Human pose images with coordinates
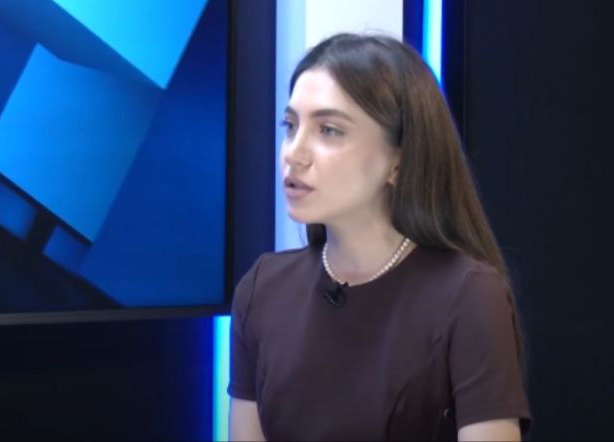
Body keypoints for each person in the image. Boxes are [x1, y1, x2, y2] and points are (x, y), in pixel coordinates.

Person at [227, 33, 531, 441]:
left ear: (398, 162)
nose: (293, 153)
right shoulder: (262, 289)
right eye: (291, 126)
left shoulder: (469, 296)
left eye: (329, 130)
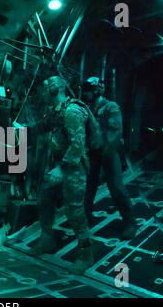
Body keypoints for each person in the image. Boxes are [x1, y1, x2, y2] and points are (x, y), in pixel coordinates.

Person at [31, 76, 94, 275]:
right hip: (60, 166)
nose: (42, 94)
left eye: (44, 90)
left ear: (54, 90)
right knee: (44, 199)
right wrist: (17, 131)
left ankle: (85, 253)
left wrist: (61, 168)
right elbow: (42, 127)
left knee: (74, 211)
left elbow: (77, 145)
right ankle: (47, 239)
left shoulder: (72, 111)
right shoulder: (56, 111)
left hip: (74, 167)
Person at [82, 77, 137, 239]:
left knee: (117, 189)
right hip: (93, 154)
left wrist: (104, 151)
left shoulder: (110, 107)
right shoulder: (87, 108)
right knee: (88, 188)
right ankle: (86, 216)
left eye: (88, 89)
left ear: (97, 90)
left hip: (108, 153)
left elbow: (115, 131)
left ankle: (130, 223)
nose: (85, 93)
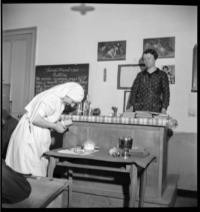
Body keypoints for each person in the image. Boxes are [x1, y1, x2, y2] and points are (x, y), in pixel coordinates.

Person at [5, 82, 84, 177]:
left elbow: (45, 119)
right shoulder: (51, 99)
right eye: (73, 101)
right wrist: (54, 126)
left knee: (36, 170)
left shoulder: (59, 101)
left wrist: (56, 125)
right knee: (29, 172)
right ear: (67, 93)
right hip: (29, 137)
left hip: (35, 135)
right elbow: (35, 119)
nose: (72, 105)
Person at [127, 48, 170, 113]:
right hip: (139, 110)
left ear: (155, 59)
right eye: (144, 59)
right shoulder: (140, 75)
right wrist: (131, 107)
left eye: (149, 58)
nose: (146, 61)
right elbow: (134, 92)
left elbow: (166, 93)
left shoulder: (162, 75)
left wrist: (164, 108)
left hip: (156, 110)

## TO DO
Output nothing but the entries above, exactly, once the pictures are removed.

## OUTPUT OF THE TASK
Body keypoints for each person in the image. Boxes are [x1, y1, x2, y2] and points are (x, y), in pixel coordinates.

Person at [227, 33, 531, 441]:
left ear: (398, 162)
nose: (293, 153)
right shoulder: (262, 289)
right eye: (291, 126)
left shoulder: (469, 296)
left eye: (329, 130)
Body keypoints for each person in the image. Boxes are [x1, y1, x2, y2] and points are (x, y), in pixel coordinates.

Person at [31, 76, 94, 275]:
right hip: (60, 166)
nose: (42, 94)
left eye: (44, 90)
left ear: (54, 90)
right knee: (44, 199)
right wrist: (17, 131)
left ankle: (85, 253)
left wrist: (61, 168)
right elbow: (42, 127)
left knee: (74, 211)
left elbow: (77, 145)
right ankle: (47, 239)
left shoulder: (72, 111)
right shoulder: (56, 111)
left hip: (74, 167)
Person at [82, 77, 137, 239]:
left knee: (117, 189)
right hip: (93, 154)
left wrist: (104, 151)
left shoulder: (110, 107)
right shoulder: (87, 108)
right knee: (88, 188)
right ankle: (86, 216)
left eye: (88, 89)
left ear: (97, 90)
left hip: (108, 153)
left elbow: (115, 131)
left ankle: (130, 223)
nose: (85, 93)
Body keypoints for each person in the image. Boxes are [x1, y1, x2, y2] and points are (x, y), in pixel coordinates.

Person at [5, 82, 84, 177]:
left elbow: (45, 119)
right shoulder: (51, 99)
right eye: (73, 101)
right wrist: (54, 126)
left knee: (36, 170)
left shoulder: (59, 101)
left wrist: (56, 125)
right knee: (29, 172)
right ear: (67, 93)
right hip: (29, 137)
left hip: (35, 135)
right elbow: (35, 119)
nose: (72, 105)
Person at [127, 48, 170, 113]:
right hip: (139, 110)
left ear: (155, 59)
right eye: (144, 59)
right shoulder: (140, 75)
right wrist: (131, 107)
left eye: (149, 58)
nose: (146, 61)
right elbow: (134, 92)
left elbow: (166, 93)
left shoulder: (162, 75)
left wrist: (164, 108)
left hip: (156, 110)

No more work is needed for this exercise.